Hamilton College Edward North Professor of literature Doran Larson has previous experience teaching creative writing to inmates at Attica Correctional Facility. The writings provide needed insight into prison life and the role of incarcerated individuals as more than just their crimes, he said.
“There were men in there who had several multi-100-page novels that they've written. It was a way to absorb time, but also to give them a life and an identity for themselves outside of what the state you know, had to determine for them," Larson said. "They were going to be generating documents that would be enormously important and valuable for the world outside.”
Larson also has compiled a library of works written by individuals in prison and multiple books with essays from those in prison.
The accessibility of educational resources means incarcerated people can learn skills for life after prison, said Mary Nell Trautner, a sociology and criminology professor with the University at Buffalo.
“One of the biggest stereotypes about incarcerated people is that they are uneducated or unmotivated or unskilled," she said. "So many of these authors either taught themselves to write, where they studied philosophy and literature. They became intellectual leaders while in prison, and then a lot of that carries through once they're released.”

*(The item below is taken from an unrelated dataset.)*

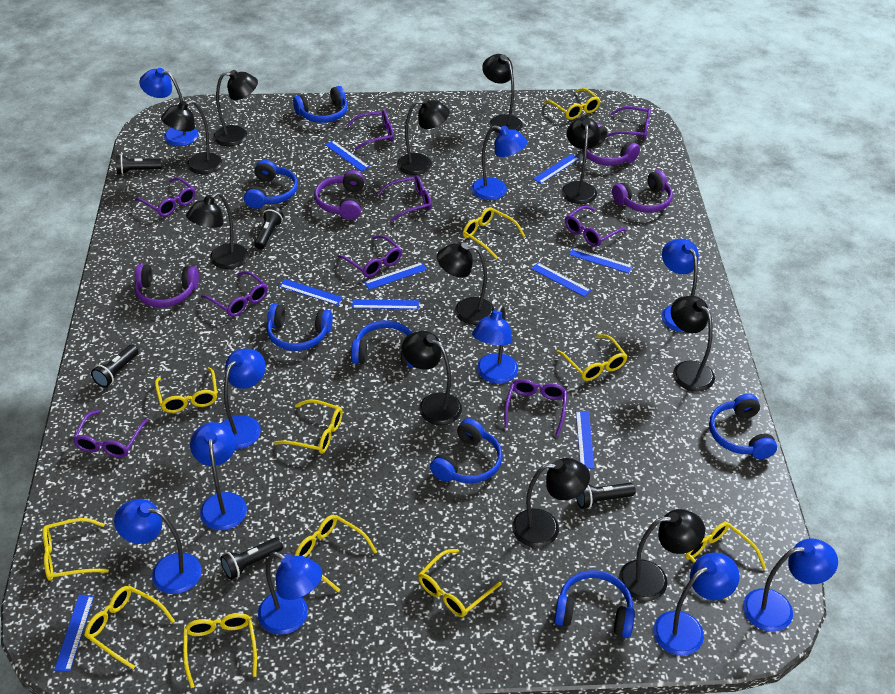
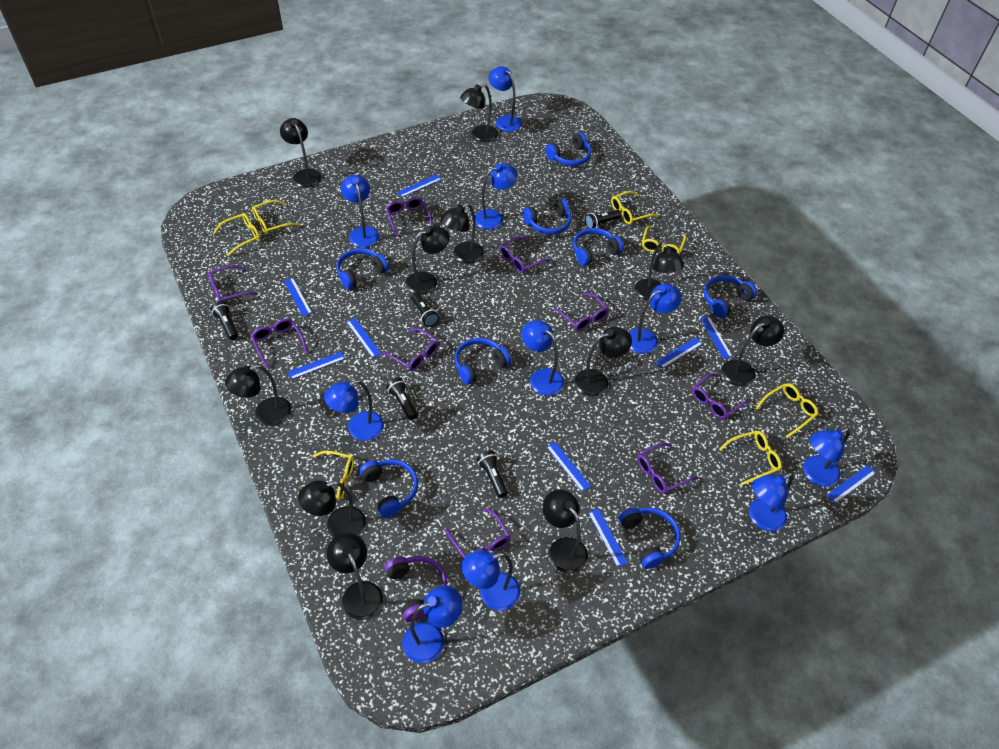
blue headphones: [244,160,298,209] [267,303,333,351] [293,86,348,123] [351,320,414,367] [430,418,503,483] [554,570,635,638] [709,394,777,459] = 7 -> [336,248,389,290] [359,459,418,518] [454,338,511,385] [523,198,571,234] [545,133,591,166] [573,228,624,266] [618,507,680,569] [704,275,757,318] = 8
purple headphones: [135,264,199,307] [314,170,365,220] [582,124,640,166] [612,170,673,213] = 4 -> [384,556,447,622] = 1
yellow glasses: [43,518,109,581] [84,586,175,669] [155,367,217,413] [183,613,257,688] [274,399,343,454] [295,515,377,592] [418,549,502,617] [463,207,525,259] [544,88,601,120] [557,334,627,381] [685,522,766,599] = 11 -> [213,213,260,256] [252,200,300,235] [298,451,354,500] [611,191,658,224] [642,226,686,254] [719,431,782,485] [755,383,818,438] = 7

UB has taken prison education efforts a step further, this year launching a Prison Studies Certificate program for campus undergraduates to "learn about prisons and incarceration from a multidisciplinary perspective," Trautner said.
The university also is opening admissions, starting in the fall, for inmates at Wende Correctional Facility to earn a bachelor's degree in sociology and minor in nonprofit leadership.
"It shows that we have a direct responsibility to be part of those conversations in those communities, and helping to strengthen not just the entire world around us, but the world that's outside our doorstep," Trautner said.
There actually is a history of colleges and universities around New York providing programs for people who have been incarcerated to pursue higher education, Larson said.
"I've started two college programs in New York State prisons," Larson said. "They feel as though, once the door closes they're actually in college, they're no longer in prison."
Among other programs around the region, Larson previously taught classes at Attica through Genesee Community College, while the University of Rochester also provides classes at Attica, and Bard Prison Initiative offers classes at the women's correctional facility in Albion, among others.
Trautner is acting as the organizer for a panel discussion about prison writing, set for 5 p.m. Monday at UB’s Oscar A. Silverman Library, with Larson as a panelist.